▸ What you should do: Pull out every line of text from the material below, word for word, and leave the pictures out of your answer.

▸ Material supplied:
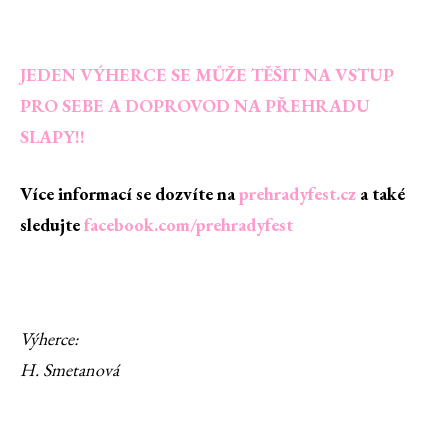
JEDEN VÝHERCE SE MŮŽE TĚŠIT NA VSTUP
PRO SEBE A DOPROVOD NA PŘEHRADU
SLAPY!!
Více informací se dozvíte na
prehradyfest.cz
a také
sledujte
facebook.com/prehradyfest
Výherce:
H. Smetanová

▸ Written solution:
JEDEN VÝHERCE SE MŮŽE TĚŠIT NA VSTUP
PRO SEBE A DOPROVOD NA PŘEHRADU
SLAPY!!
Více informací se dozvíte na
prehradyfest.cz
a také
sledujte
facebook.com/prehradyfest
Výherce:
H. Smetanová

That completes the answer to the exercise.